◆ PROBLEM
Whenever a line in the data holds the string "source", pull that line out.

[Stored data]
--- START ---
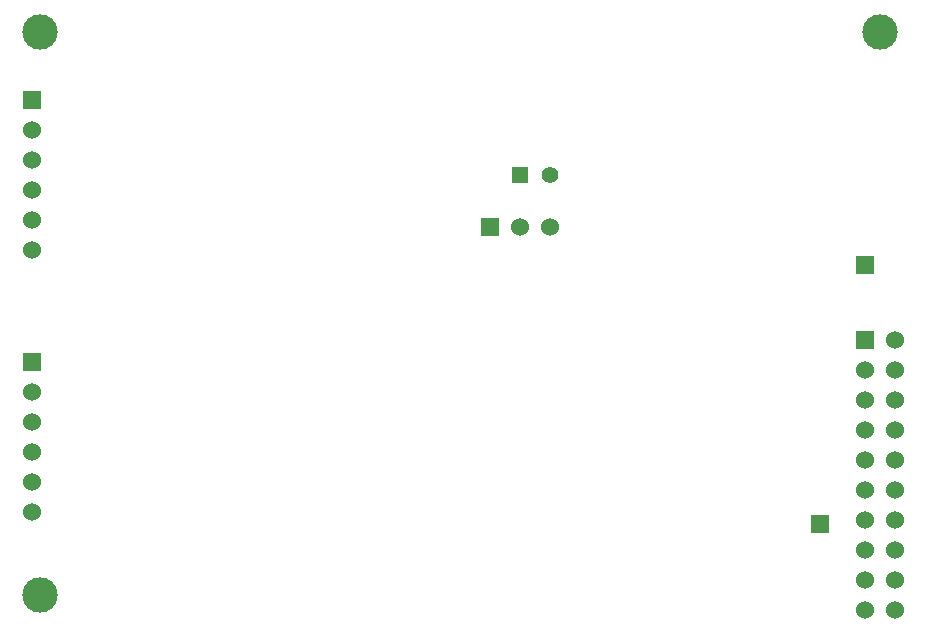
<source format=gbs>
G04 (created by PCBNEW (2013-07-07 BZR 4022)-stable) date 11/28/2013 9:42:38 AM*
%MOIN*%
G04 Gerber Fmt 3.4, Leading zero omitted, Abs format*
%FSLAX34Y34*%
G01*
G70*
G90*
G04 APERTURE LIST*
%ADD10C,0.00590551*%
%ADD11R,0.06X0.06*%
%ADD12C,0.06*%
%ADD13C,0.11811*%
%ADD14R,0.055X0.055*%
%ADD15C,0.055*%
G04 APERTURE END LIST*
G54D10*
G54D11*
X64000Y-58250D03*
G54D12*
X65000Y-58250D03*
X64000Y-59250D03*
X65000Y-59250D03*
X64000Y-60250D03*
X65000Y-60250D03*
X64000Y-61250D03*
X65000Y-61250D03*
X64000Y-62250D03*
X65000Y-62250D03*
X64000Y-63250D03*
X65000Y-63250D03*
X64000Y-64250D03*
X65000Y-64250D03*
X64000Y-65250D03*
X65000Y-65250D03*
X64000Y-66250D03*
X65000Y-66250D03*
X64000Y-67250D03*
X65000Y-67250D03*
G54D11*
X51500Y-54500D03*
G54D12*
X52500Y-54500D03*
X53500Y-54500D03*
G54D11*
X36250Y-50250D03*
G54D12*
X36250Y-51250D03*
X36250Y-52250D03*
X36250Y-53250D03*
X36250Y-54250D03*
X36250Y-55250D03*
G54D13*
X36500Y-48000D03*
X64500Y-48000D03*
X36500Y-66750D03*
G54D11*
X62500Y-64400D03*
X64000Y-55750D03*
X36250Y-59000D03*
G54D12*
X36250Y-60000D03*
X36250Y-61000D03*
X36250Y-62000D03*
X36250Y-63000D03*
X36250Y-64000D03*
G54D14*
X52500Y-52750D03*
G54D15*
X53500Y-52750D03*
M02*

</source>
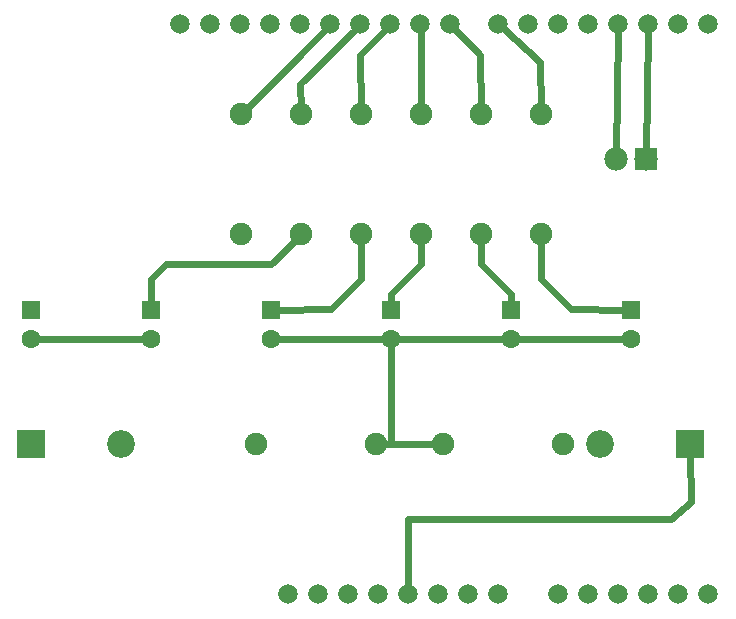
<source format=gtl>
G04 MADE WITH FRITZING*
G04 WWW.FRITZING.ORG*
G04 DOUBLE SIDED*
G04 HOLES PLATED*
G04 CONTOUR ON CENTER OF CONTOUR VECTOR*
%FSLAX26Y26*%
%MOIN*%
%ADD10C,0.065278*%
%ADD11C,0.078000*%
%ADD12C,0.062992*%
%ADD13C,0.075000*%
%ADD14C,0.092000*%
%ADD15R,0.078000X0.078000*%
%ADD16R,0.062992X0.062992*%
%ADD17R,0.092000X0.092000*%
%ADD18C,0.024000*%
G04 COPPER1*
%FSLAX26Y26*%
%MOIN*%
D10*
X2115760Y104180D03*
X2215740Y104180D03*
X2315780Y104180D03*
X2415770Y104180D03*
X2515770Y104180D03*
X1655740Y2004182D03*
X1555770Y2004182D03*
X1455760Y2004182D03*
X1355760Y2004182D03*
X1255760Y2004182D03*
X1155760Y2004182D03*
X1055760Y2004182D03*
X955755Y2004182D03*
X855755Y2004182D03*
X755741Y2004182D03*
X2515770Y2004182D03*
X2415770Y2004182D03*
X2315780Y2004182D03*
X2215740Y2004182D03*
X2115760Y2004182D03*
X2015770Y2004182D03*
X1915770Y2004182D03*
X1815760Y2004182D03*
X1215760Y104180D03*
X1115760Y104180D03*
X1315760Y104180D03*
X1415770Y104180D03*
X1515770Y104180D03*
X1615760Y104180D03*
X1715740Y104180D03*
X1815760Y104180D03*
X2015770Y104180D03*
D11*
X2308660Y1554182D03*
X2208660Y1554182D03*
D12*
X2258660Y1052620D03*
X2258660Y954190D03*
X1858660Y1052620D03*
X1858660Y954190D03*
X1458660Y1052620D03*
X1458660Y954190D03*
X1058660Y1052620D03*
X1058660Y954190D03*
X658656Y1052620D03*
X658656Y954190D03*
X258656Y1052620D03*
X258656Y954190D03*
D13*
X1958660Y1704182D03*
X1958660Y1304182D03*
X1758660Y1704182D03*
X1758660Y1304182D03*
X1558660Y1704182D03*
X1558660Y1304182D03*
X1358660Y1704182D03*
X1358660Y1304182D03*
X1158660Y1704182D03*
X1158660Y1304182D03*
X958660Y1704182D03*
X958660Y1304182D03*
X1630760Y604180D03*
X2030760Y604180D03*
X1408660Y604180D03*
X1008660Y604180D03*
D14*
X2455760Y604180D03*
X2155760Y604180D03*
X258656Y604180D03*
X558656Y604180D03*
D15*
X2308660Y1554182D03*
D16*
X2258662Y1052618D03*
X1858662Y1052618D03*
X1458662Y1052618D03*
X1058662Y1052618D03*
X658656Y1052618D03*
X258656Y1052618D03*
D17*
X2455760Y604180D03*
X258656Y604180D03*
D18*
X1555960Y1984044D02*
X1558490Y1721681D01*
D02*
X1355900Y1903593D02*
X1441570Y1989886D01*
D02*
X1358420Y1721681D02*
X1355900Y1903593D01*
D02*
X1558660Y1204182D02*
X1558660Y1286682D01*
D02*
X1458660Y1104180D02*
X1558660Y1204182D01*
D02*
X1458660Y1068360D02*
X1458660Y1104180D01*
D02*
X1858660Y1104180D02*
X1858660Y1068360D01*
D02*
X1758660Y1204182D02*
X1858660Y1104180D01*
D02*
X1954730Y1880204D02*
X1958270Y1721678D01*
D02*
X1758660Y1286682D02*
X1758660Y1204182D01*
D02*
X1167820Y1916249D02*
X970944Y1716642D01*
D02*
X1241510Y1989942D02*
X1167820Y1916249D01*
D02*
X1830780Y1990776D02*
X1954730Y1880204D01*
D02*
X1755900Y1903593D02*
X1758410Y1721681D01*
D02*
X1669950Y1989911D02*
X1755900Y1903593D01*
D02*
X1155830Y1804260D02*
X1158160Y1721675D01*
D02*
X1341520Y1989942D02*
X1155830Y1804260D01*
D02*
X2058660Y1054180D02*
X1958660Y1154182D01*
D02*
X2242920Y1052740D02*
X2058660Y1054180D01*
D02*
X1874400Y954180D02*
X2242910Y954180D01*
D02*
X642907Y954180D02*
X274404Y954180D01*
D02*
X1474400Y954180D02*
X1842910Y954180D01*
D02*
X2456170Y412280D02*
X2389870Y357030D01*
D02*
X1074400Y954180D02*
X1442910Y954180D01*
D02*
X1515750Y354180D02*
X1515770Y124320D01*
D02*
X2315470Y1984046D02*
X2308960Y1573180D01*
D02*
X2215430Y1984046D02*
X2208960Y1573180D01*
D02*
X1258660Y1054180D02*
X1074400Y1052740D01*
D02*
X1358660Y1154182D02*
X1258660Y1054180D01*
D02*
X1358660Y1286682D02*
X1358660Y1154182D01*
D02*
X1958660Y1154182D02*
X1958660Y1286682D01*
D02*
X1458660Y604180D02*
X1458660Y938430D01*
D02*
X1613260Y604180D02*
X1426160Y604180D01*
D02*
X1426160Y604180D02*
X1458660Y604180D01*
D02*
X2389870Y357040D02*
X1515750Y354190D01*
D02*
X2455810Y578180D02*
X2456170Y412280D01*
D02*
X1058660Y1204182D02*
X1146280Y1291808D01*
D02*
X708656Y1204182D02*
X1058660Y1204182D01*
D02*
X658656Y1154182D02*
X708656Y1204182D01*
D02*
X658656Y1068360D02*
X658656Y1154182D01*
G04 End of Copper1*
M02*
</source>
--- END ---
◆ SOLUTION FOR THIS PROBLEM
<source format=gbs>
</source>
<source format=gtl>
</source>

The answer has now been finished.